The April Rebellion: Photography and Memory in Nicaragua

Traveling exhibition in zine format Ileana L. Selejan (2022)

The April Rebellion_Redacted

The April Rebellion: Photography and Memory in Nicaragua

La Rebelión de Abril: Fotografía y Memoria en Nicaragua

This bilingual exhibition looks at the presence of photography in the context of the 2018 civil protests in Nicaragua, and their aftermath. Photography is examined here as a means of documentation, and as a method for reflection. We foreground the manner in which photography interweaves with memory: understood in an active sense, as something that is present, instead of something that belongs to the past, and also as intrinsic to the struggle for justice.

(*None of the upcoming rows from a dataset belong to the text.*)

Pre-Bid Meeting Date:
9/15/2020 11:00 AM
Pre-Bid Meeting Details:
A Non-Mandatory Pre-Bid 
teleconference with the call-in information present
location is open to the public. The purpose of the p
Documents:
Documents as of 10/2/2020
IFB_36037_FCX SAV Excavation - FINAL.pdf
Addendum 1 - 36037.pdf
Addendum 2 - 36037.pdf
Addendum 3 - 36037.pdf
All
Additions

Formatted and distributed as a newspaper, it is to be shared, passed from hand to hand, unfolded, read, and disassembled; its pages displayed onto everyday streets and walls, or within a gallery, communal space, even within one’s home. It is intended to serve as a connective thread between Nicaraguan communities around the world, distributed via networks of friends. We are blocking online distribution to protect contributors, and to signal the continued repression and censorship within the country.

The exhibition is dedicated to the memory of the victims of governmental repression of the 2018 protests, to the political prisoners and all Nicaraguans who have been threatened, intimidated, and whose lives have been placed at risk for speaking in defence of their civil rights.

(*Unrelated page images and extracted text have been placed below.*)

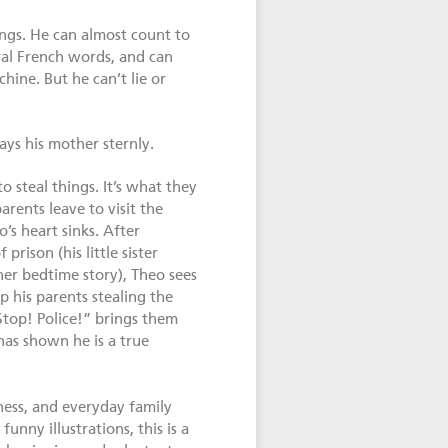
ngs. He can almost count to
al French words, and can
ine. But he can’t lie or
ays his mother sternly.
o steal things. It’s what they
arents leave to visit the
’s heart sinks. After
rison (his little sister
er bedtime story), Theo sees
p his parents stealing the
Stop! Police!” brings them
has shown he is a true
iness, and everyday family
funny illustrations, this is a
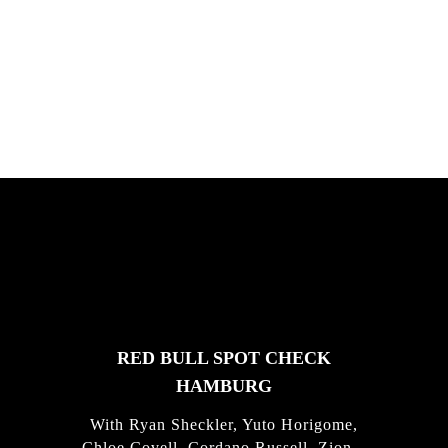
South Africa with Marci Rodrigues,
Justus Kotze, Alex Williams, Kyle K...
FEATURED
STORIES
RED BULL SPOT CHECK
HAMBURG
With Ryan Sheckler, Yuto Horigome,
Chloe Covell, Cordano Russell, Zion...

Please note that the text has been redacted to protect the identities of the contributors, where pseudonyms are not in use.

Read the curatorial text

Copies of ‘The April Rebellion’ are now in the collection of the V&A Museum library and The Photographers Gallery library in London, Lumenvisum in Hong Kong, the Magnum Foundation in New York, TEOR/ética in San José, Costa Rica and the Paulo Bruscky Archive in Recife, Brazil.

The exhibition was on view as part of the symposium “Visual Memory and the Art of Protest: Nicaragua” organised by HD at the Centre for Memory, Narrative and Histories at the University of Brighton (17-21 October 2022).